Finanzsektor im M&A-Fokus
Der höchste Transaktionswert (0,9 Mrd. Euro) entfiel im ersten Halbjahr 2024 diesmal auf den Finanzsektor, genauer den Bankensektor. Mit einem Volumen von 0,8 Mrd. Euro folgt dahinter der sonstige Spitzenreiter, der Industriesektor, dahinter der „Life Sciences“- sowie der Immobilienbereich. Bei der Anzahl liegt der Industriesektor mit 47 Deals vorne (37,9 % aller Transaktionen), gefolgt vom Technologie-, Medien- und Telekomsektor (33 Transaktionen bzw. 26,6 % aller Deals) und dem „Life Sciences“-Bereich (13 Deals bzw. 10,5 % der gesamten Anzahl).

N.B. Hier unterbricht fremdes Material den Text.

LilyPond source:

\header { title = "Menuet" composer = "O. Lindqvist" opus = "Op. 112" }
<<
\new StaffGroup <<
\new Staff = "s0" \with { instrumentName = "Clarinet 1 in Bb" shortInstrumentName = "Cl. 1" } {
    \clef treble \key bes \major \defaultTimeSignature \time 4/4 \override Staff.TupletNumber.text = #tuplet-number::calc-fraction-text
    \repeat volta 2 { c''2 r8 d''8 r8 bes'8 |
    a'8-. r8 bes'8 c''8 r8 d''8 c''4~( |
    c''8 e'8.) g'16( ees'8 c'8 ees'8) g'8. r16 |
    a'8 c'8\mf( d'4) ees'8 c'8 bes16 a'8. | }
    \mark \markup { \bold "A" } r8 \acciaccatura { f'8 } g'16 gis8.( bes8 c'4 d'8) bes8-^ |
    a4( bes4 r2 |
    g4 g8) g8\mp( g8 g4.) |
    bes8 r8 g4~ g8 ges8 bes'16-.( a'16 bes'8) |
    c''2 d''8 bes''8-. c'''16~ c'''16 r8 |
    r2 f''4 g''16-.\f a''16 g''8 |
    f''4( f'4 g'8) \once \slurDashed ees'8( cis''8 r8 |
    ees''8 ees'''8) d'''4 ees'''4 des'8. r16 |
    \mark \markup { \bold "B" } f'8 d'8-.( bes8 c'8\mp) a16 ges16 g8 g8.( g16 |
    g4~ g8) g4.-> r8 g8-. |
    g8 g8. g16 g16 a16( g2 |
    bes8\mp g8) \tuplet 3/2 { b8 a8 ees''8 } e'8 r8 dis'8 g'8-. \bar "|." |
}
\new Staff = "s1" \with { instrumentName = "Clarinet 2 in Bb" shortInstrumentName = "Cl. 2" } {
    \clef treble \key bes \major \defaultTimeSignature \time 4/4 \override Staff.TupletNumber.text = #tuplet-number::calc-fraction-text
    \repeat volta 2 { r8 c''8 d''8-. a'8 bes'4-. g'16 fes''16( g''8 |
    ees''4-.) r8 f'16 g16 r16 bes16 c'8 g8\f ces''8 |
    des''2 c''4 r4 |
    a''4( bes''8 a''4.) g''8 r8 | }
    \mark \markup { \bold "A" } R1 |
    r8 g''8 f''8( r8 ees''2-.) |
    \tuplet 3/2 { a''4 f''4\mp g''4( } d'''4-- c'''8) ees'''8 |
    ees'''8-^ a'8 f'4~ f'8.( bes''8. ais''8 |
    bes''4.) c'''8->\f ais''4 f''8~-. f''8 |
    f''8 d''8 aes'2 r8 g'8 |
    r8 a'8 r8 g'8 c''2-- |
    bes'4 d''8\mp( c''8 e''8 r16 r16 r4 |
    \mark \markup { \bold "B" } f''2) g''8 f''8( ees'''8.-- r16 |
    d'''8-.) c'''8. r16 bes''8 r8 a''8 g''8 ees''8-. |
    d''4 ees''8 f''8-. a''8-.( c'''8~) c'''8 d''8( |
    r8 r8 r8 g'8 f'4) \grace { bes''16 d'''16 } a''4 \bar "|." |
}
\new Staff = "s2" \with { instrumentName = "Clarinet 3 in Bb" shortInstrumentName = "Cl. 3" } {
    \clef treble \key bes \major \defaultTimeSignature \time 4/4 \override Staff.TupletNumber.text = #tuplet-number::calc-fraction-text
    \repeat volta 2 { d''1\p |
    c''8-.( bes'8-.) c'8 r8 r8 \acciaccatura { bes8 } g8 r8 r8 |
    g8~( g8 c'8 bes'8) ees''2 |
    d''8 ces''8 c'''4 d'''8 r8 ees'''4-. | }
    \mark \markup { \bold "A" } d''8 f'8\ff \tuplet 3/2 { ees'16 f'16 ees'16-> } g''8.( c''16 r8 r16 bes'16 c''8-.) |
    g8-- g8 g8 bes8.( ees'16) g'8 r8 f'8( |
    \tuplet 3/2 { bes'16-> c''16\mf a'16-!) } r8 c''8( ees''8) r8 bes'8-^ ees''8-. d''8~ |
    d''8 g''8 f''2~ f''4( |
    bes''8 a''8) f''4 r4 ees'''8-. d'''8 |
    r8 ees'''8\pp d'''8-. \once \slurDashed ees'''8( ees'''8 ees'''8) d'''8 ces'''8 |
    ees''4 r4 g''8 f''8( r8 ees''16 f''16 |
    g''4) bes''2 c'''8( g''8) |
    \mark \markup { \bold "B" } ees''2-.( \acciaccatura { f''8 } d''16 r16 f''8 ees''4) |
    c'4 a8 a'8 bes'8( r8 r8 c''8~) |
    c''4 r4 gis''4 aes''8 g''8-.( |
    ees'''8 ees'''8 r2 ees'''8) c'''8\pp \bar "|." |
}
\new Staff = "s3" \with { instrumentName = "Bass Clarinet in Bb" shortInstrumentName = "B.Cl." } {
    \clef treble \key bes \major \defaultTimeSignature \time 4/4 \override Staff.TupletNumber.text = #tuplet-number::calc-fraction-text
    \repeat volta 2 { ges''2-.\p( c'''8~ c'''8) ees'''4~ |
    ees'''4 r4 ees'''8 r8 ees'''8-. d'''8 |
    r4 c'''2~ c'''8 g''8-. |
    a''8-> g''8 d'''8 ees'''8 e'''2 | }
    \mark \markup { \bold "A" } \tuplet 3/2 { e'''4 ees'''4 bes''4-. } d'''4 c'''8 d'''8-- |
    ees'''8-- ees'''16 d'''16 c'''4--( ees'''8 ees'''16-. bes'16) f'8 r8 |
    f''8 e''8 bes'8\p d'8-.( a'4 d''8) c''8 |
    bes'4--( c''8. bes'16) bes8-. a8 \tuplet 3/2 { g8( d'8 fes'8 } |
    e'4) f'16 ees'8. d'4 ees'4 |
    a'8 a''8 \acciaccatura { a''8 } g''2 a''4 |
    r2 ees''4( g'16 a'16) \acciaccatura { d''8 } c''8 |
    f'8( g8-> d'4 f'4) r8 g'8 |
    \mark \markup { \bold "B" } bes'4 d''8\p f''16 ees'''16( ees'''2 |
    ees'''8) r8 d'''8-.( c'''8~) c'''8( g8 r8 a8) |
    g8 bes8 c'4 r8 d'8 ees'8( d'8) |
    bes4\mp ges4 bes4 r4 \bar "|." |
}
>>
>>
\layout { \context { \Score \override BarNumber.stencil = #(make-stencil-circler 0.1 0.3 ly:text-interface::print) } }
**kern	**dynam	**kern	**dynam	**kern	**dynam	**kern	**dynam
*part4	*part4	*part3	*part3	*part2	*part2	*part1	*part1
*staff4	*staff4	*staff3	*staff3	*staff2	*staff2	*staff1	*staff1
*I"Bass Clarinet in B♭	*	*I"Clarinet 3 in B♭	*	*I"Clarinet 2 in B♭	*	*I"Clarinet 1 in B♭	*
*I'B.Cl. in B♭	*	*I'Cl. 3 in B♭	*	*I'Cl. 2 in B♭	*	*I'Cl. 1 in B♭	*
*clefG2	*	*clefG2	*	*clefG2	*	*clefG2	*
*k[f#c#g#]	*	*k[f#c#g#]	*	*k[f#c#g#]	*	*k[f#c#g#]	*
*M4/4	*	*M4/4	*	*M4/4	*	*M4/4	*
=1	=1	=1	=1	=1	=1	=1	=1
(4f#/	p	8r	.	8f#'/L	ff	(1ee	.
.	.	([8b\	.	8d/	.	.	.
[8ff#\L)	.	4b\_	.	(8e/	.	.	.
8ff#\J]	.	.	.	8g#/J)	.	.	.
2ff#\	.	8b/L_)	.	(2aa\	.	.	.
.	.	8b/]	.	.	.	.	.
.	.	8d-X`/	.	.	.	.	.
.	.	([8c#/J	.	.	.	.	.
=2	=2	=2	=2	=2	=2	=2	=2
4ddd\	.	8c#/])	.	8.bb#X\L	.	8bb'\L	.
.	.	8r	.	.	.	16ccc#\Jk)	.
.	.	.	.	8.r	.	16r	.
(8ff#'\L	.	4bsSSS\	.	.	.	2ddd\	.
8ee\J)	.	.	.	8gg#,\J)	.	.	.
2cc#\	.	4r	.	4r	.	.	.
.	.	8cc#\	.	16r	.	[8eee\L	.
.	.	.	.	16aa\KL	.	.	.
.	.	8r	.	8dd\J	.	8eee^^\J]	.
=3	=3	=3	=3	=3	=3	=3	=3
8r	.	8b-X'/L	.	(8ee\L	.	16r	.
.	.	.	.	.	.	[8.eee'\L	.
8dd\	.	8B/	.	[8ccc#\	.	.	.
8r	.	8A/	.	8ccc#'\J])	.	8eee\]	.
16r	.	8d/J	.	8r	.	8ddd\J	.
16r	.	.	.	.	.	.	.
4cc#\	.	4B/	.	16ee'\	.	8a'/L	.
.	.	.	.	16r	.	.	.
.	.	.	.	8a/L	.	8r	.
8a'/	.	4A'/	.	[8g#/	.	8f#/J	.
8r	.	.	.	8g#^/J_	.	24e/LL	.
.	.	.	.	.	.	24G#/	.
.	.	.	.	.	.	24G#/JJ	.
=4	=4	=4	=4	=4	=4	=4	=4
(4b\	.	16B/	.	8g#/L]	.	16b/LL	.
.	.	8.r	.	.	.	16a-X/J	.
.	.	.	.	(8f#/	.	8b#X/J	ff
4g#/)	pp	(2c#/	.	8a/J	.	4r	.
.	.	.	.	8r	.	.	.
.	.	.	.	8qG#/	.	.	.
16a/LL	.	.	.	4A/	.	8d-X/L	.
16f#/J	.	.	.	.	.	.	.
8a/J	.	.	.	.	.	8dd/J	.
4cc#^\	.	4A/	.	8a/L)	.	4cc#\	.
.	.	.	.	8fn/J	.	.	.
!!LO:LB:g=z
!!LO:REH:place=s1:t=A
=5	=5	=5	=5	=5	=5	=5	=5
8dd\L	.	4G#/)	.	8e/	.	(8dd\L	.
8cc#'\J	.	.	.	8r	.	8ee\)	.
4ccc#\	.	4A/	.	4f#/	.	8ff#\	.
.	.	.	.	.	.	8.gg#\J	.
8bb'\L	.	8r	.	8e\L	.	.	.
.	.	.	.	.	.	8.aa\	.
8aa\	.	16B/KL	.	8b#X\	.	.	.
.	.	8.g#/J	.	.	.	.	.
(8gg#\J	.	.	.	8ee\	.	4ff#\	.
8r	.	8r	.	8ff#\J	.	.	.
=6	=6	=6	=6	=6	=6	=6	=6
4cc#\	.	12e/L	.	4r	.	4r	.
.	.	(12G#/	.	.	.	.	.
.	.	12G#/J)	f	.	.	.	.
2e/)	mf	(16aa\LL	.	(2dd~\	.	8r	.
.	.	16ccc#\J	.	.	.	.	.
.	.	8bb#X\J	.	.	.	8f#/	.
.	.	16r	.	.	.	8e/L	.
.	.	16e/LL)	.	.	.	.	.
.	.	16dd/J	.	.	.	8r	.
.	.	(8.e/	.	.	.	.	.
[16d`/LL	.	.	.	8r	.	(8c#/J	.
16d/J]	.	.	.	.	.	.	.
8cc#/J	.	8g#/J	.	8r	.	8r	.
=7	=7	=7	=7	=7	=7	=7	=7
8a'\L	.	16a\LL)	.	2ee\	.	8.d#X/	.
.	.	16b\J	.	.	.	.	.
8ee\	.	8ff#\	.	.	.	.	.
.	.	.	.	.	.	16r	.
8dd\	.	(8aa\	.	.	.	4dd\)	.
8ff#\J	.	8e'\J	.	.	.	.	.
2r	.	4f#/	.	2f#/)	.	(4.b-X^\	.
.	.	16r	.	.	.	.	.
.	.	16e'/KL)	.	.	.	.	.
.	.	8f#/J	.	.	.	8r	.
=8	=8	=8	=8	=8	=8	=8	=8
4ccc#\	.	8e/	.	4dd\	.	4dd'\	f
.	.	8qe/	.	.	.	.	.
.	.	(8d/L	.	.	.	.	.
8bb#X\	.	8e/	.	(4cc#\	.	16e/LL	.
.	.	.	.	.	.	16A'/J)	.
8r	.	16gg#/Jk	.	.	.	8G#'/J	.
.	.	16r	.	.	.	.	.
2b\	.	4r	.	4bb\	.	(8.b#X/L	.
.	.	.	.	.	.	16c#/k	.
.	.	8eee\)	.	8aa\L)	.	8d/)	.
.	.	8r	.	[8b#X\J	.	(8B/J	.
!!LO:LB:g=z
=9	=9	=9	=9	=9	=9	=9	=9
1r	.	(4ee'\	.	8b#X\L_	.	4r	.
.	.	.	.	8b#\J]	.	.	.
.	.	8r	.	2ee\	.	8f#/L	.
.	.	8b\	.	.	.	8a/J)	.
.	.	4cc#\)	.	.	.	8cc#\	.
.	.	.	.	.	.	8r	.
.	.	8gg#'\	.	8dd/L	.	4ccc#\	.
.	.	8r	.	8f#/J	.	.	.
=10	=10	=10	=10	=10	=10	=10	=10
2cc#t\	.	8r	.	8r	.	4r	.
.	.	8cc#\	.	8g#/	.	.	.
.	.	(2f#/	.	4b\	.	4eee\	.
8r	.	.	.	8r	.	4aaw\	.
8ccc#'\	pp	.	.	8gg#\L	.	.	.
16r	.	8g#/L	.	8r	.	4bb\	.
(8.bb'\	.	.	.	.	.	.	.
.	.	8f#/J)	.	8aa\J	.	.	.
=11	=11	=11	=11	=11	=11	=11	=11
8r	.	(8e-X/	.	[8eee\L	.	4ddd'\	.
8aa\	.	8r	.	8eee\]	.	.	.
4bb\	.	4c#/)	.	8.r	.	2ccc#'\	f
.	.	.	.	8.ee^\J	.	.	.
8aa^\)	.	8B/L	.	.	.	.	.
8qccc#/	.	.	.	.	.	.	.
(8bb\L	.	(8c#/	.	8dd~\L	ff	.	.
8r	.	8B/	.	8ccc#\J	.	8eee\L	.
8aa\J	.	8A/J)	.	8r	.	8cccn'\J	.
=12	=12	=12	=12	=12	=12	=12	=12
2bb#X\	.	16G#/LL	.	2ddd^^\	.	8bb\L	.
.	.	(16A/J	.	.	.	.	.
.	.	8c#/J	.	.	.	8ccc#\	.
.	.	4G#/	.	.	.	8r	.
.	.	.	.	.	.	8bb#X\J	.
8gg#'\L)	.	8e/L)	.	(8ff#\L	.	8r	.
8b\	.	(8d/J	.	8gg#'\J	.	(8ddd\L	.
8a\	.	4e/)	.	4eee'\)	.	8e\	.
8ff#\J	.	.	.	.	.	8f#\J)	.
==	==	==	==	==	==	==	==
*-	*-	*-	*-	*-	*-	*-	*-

Einiges an Aktivität gab es auch im Konsumgüter- und Handels-Bereich (12 Deals bzw. 9,7 % der Gesamtanzahl).

Deutschland unverändert Herkunftsland Nr. 1 bei Direktinvestitionen
18 Prozent aller Käufe von österreichischen Unternehmen durch ausländische Investoren gingen im ersten Halbjahr 2024 auf das Konto von deutschen Gruppen – ein Anteil, der jedoch weiter sinkt. Weitere 54 Prozent der Übernahmen wurden von Investoren aus anderen europäischen Ländern getätigt, wie Frankreich, Belgien oder Schweden. Insgesamt hatten damit 72 Prozent aller ausländischen Kapitalgeber in Österreich ihren Sitz in Europa. 16 Prozent entfielen auf Nordamerika. Beim Volumen entfielen 43,5 Prozent des gesamten Inbound-Volumens auf Slowenien, 26,0 Prozent auf Brasilien, und 16,9 Prozent auf Luxemburg.